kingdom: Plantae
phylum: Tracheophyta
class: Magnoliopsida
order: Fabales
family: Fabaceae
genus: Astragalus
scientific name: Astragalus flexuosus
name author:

+===+

TASK:
Copy out the listing with "scientific name" swapped for "species name" and every other line left as it stands.

SOLUTION:
kingdom: Plantae
phylum: Tracheophyta
class: Magnoliopsida
order: Fabales
family: Fabaceae
genus: Astragalus
species name: Astragalus flexuosus
name author:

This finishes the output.